Naturopathic Doctors, like other medical doctors, first must complete their premedical undergraduate studies. After that, they complete a 4-year doctorate level medial training from one of four recognized schools in North America.
Similar to the curriculum at a conventional medical school, the first two years of naturopathic medicine are focused on obtaining an in-depth understanding of the function of and development of disease in the body.
Naturopathic students complete at least 1,200 hours in the teaching clinic treating patients under the close supervision of a licensed naturopathic physician, as well as 300 hours observing naturopathic doctors in the community.
Upon successful graduation from Naturopathic Medical College, they must pass the Naturopathic Physicians Licensing Board Examinations (NPLEX) in order to qualify for licensing as a Naturopathic Doctor (ND).
Upon completion of this education, naturopathic physicians are qualified to work as primary care physicians.
Are Naturopaths the same as Naturopathic Doctors?
No. This can be dangerous and misleading as Naturopaths receive only months of training. Naturopaths can receive training from many sources, even online, that may result in a certificate or specialty in a form of alternative medicine. This can be a public safety issue, if they are represented as Doctors, when their education lacks the medical training.
How is naturopathic medicine different from conventional medicine?

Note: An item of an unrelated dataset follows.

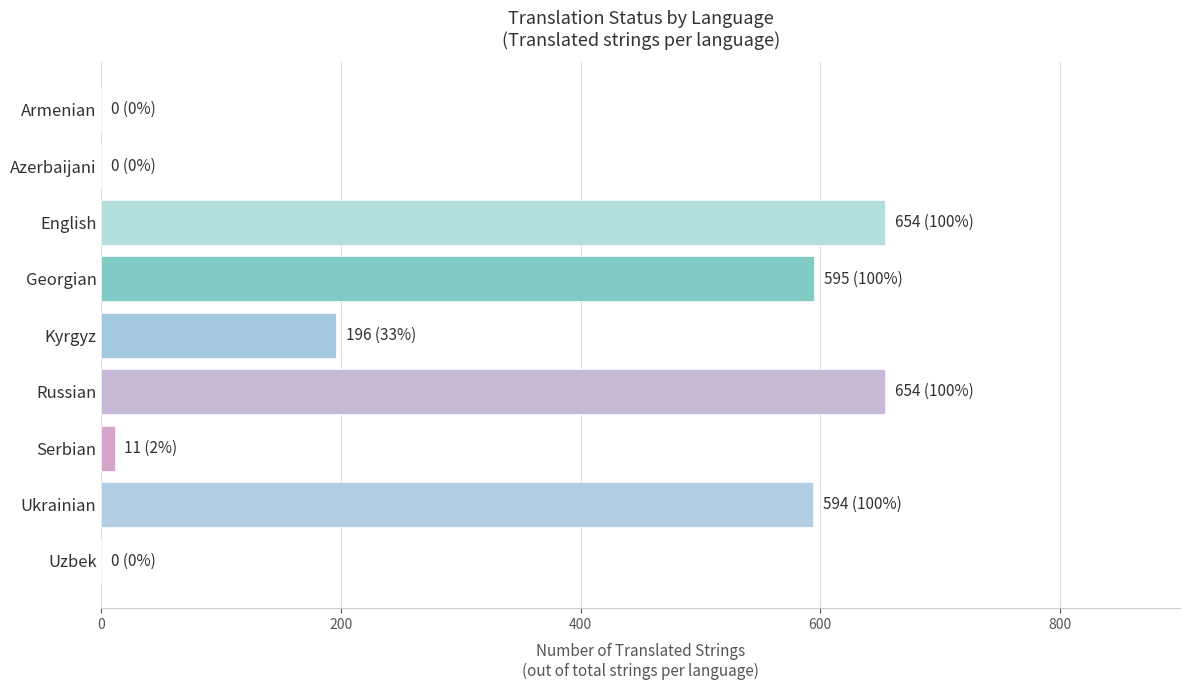

What is the greatest value displayed?

654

Naturopathic medicine uses broader strategy than conventional medicine. The goal for patients is the restoration of their overall health, and not just the improvement of their symptoms, as is the cause many in conventional medicine.
Dr. Cutler gets to the root by creating balance and using treatments that stimulate the natural healing mechanisms of the body.
There are now medical doctors who are making the switch to get into Natural Medicine, and they do so by taking weekend courses in holistic health. This is a very different case than a truly trained Naturopathic Doctor.
Are all Naturopathic Doctors trained the same?
No. Initially all ND’s graduate from a four-year medical program. After, they can go on to get additional training in a field of specialty. Dr. Cutler has continued his education in Environmental Medicine and is one of the only Naturopathic Doctors in Michigan to specialize in this field.
What types of patients do Naturopathic Doctors typically see?
Naturopathic Doctors can see most chronic, and certain acute conditions. Naturopathic Medicine can help everything from Chronic fatigue, Allergies, Depression, Anxiety, Pain, Thyroid, Weight, Digestive Issues, Women’s Health/ Hormones/ Fertility, Cancer, Blood Pressure, Diabetes, Fibromyalgia, Food Sensitivities, Environmental Toxic Exposures, Children’s Issues, and more.
If I have a Medical Doctor, do I still need Naturopathic Medicine?
Yes, most places where Naturopathic Medicine is prevalent, people have an MD along with an ND. Naturopathic medicine works very well when used in conjunction with other forms of medicine. Dr. Cutler will put together an individualized plan that will work with your current condition, needs, and goals.